Not to mention that by this point, Wikileaks could make up whatever they want now and the government would just refuse to confirm or deny any of it. What's that? Secret documents about how Bush liked to wear women's under pants under his flight suit?
The first of the documents has already been cranked out. And what happens to be the first top secret thing in the pipe line? Looks like you should invest in American Terrorism Futures!
This CIA "Red Cell" report from February 2, 2010, looks at what will happen if it is internationally understood that the United States is an exporter of terrorism; 'Contrary to common belief, the American export of terrorism or terrorists is not a recent phenomenon, nor has it been associated only with Islamic radicals or people of Middle Eastern, African or South Asian ethnic origin. This dynamic belies the American belief that our free, open and integrated multicultural society lessens the allure of radicalism and terrorism for US citizens.' The report looks at a number cases of US exported terrorism, including attacks by US based or financed Jewish, Muslim and Irish-nationalism terrorists. It concludes that foreign perceptions of the US as an "Exporter of Terrorism" together with US double standards in international law, may lead to noncooperation in renditions (including the arrest of CIA officers) and the decision to not share terrorism related intelligence with the United States.And full document..
This all is referring to US agents and citizens directly funding and/or doing the terrorism. The piece also shows that US agents were involved in the abduction of an Egyptian cleric which they originally said they had nothing to do with. The C.I.A has not commented on any of the allegations, but I'm pretty sure I can guess what they will say..
But even then, everyone probably knew they did have something to do with this already. It is still kind of cool to have them actually admitting to it. I mean, let's face it, does it come as a surprise to anyone that the C.I.A. creates terrorist? I thought, for sure, that everyone already knew that.

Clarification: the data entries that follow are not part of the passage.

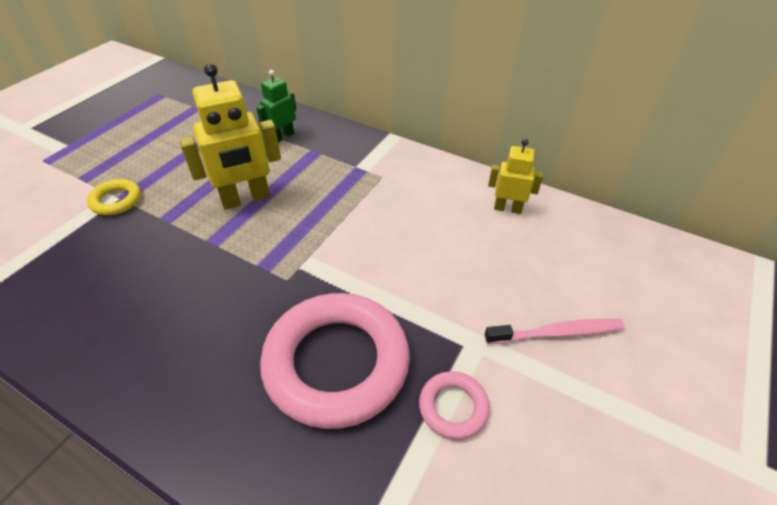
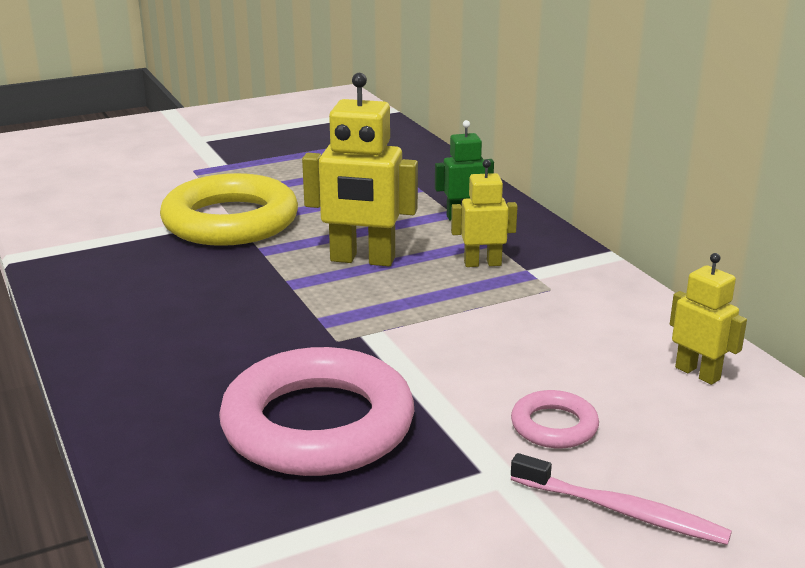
camera: 35 degrees right, 20 degrees down
yellow ring [87,179,141,215] -> yellow ring [160,173,298,246], size x2.21
pink ring [419,371,490,440] -> pink ring moved to [511,390,599,448]
none -> yellow robot [451,160,518,267]

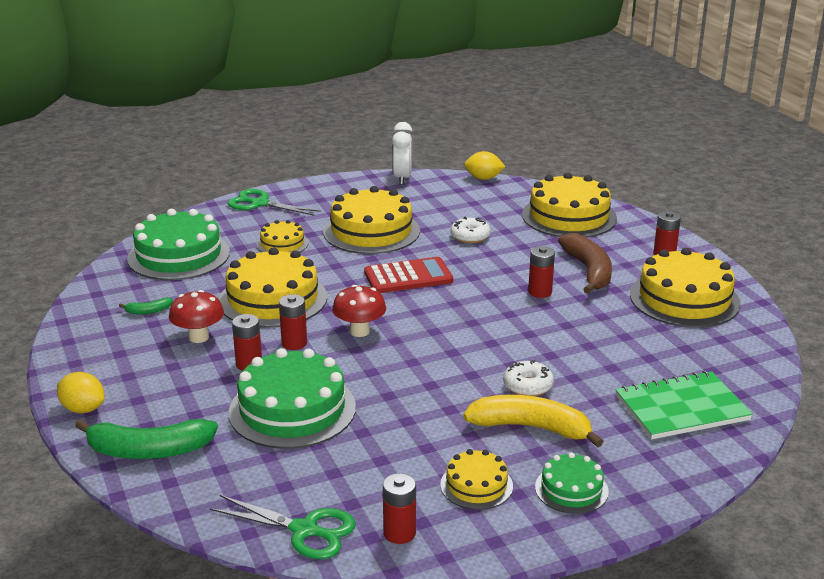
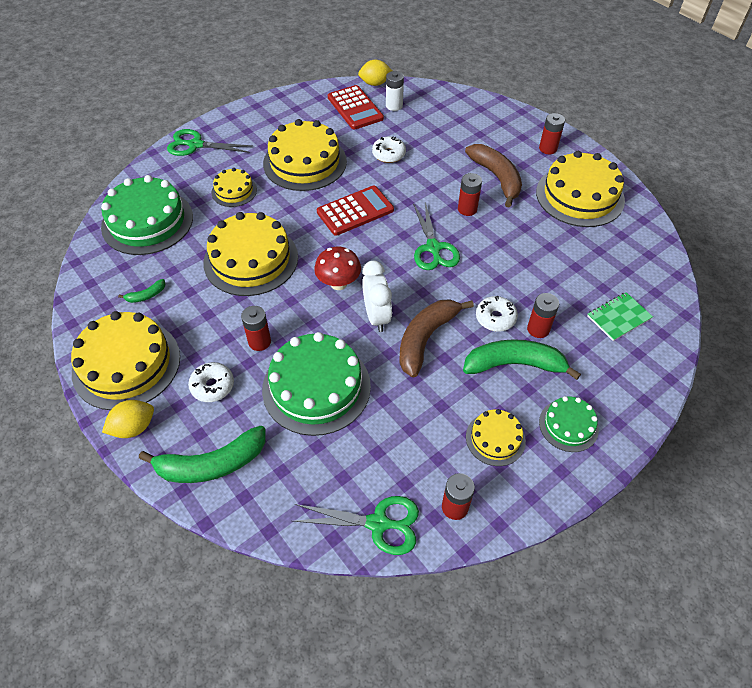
camera: 15 degrees left, 25 degrees up
yellow lemon [57,372,105,413] -> yellow lemon turned 45 degrees counterclockwise [102,400,154,438]
red mushroom [169,290,224,343] -> none
red battery [279,294,307,350] -> red battery moved to [527,293,559,338]
white clock [392,122,412,185] -> white clock moved to [362,261,392,332]
yellow banana [463,395,604,448] -> green banana [463,339,581,380]
yellow cake [522,172,617,237] -> yellow cake moved to [71,311,180,410]
green notebook [615,371,753,439] -> green notebook [587,292,653,341], size x0.60
none -> white donut [188,362,234,402]
none -> red calculator [328,85,384,130]
none -> white battery [386,71,404,111]
none -> brown banana [399,299,474,377]
none -> green scissors [413,202,460,270]

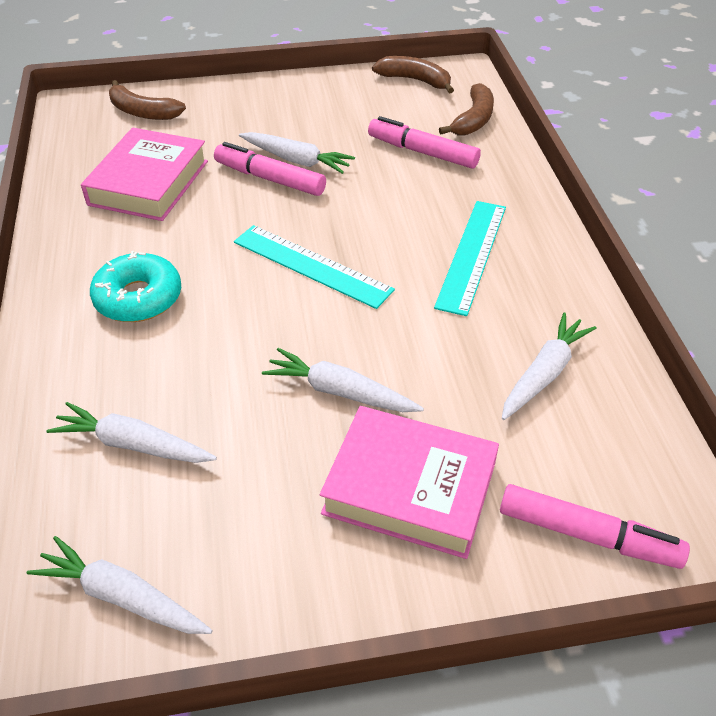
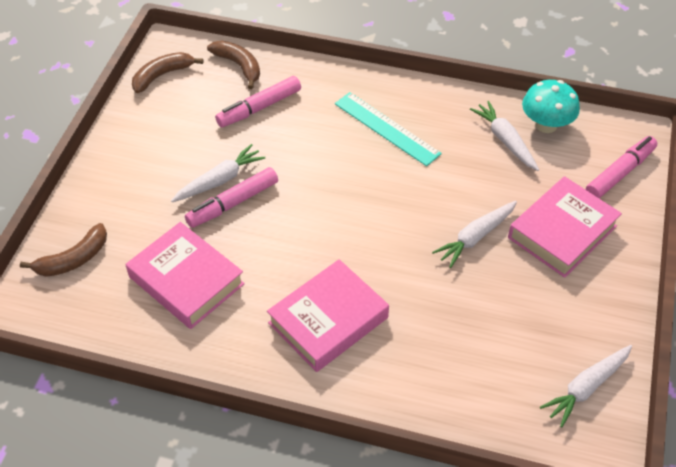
camera: 65 degrees left, 5 degrees up
white carrot [46,402,217,463] -> none
turquoise donut [90,251,181,322] -> pink book [267,259,389,372]
turquoise ruler [234,225,395,309] -> none
none -> turquoise mushroom [522,80,580,133]

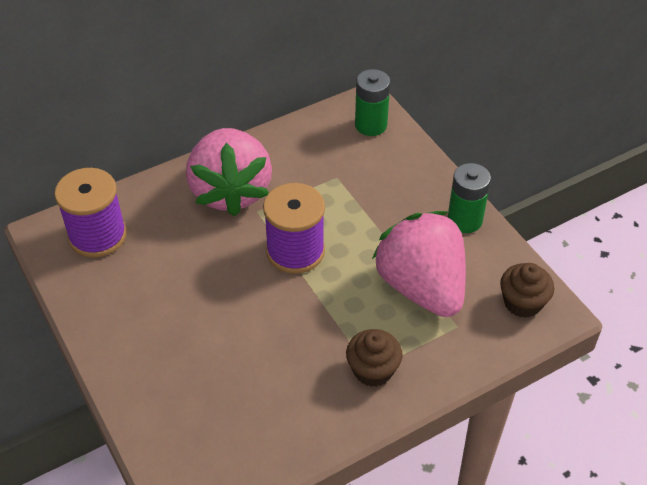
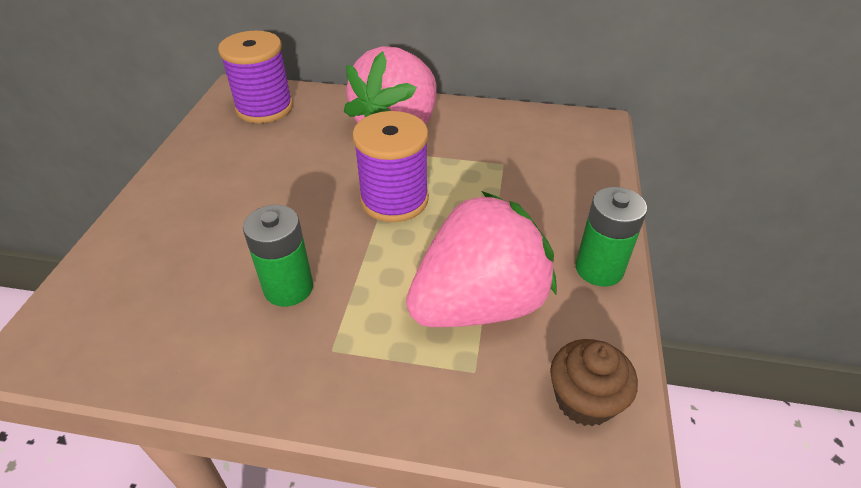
camera: 40 degrees right, 5 degrees down
brown cupcake [346,329,403,387] -> none
green battery [355,69,390,136] -> green battery moved to [243,205,313,307]
pink strawberry [372,211,466,317] -> pink strawberry turned 45 degrees clockwise [406,191,556,327]

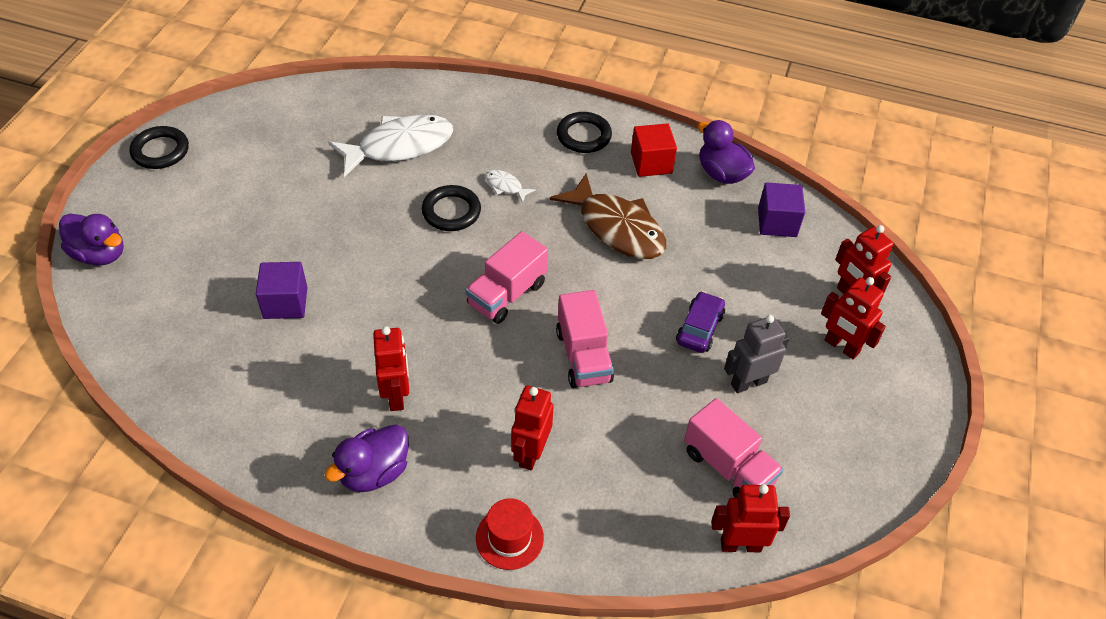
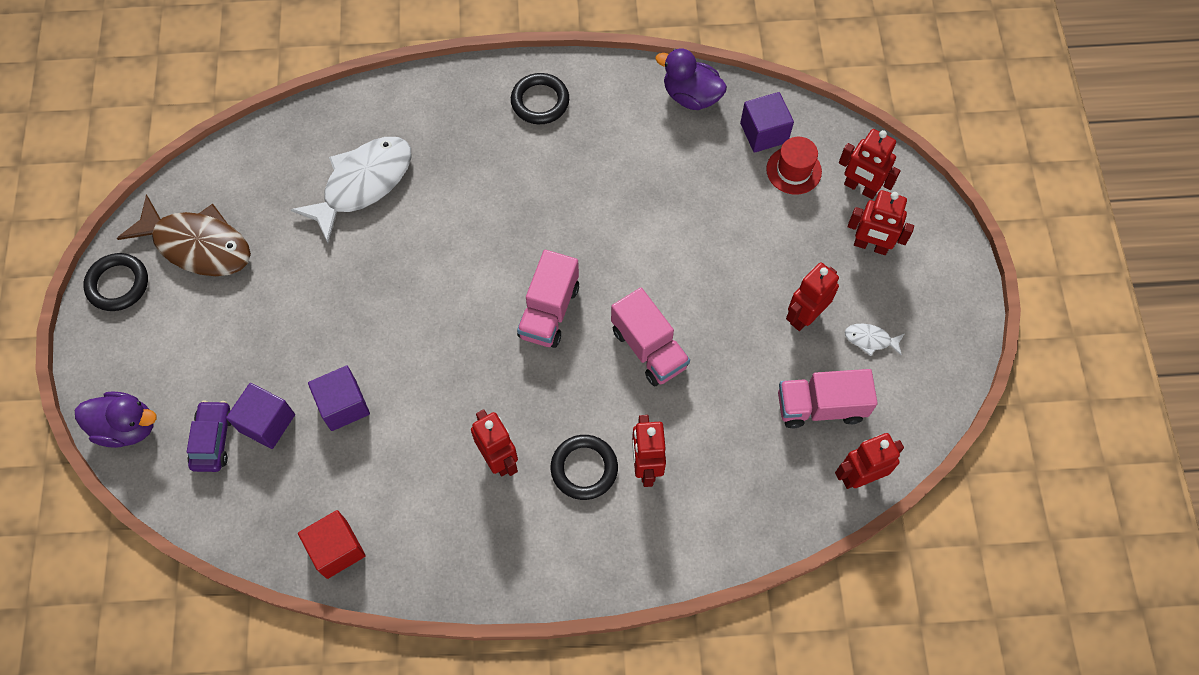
camera: 20 degrees left, 15 degrees up
purple duck [325,425,409,492] -> none
black ring [422,185,481,231] -> black ring moved to [551,435,618,500]
red hat [476,498,544,570] -> red hat moved to [766,137,822,195]
white fish [485,170,535,203] -> white fish moved to [845,324,904,356]
brown fish [550,173,666,259] -> brown fish moved to [117,194,251,276]
red cube [631,123,677,177] -> red cube moved to [298,510,366,579]
purple car [676,291,725,353] -> purple car moved to [187,400,232,472]
pink truck [684,398,784,498] -> pink truck turned 150 degrees clockwise [778,369,878,428]
grey robot [724,315,789,393] -> red robot [786,263,839,331]
none -> purple cube [226,383,295,449]

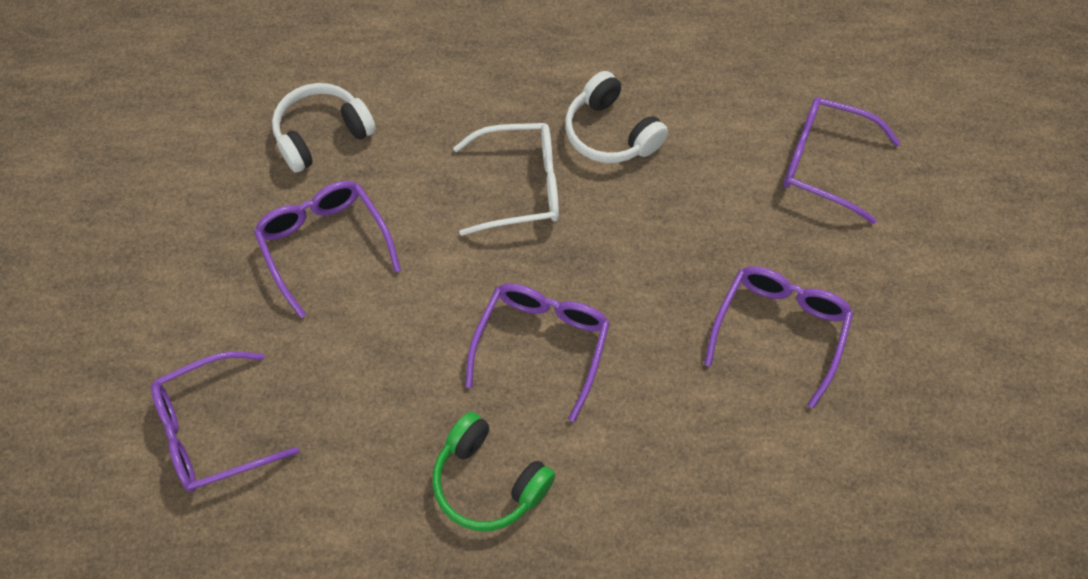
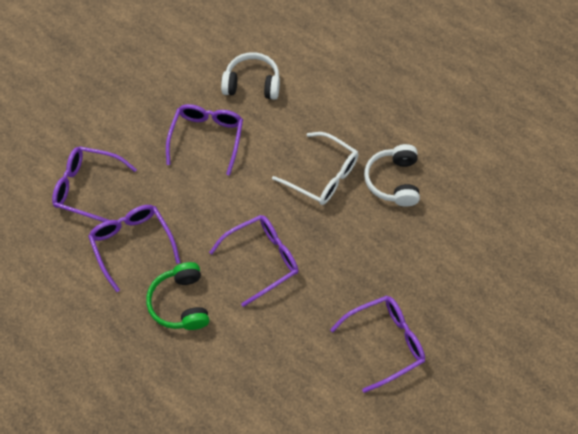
camera: 40 degrees right, 0 degrees up
purple glasses [783,97,901,224] -> purple glasses moved to [88,205,180,292]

What next, you're going to want me to be surprise about how the intelligence management all have at least 4 separate computers each and still can't check their email?
Come on Wikileaks, where's the hard hitting shit? I just have to ask where's my god damned F-15's dropping 500 lb bombs on civilians video, Wikileaks. You promised! Most of all, why haven't they exposed the aliens yet? Come on Wikileaks, get on the ball here.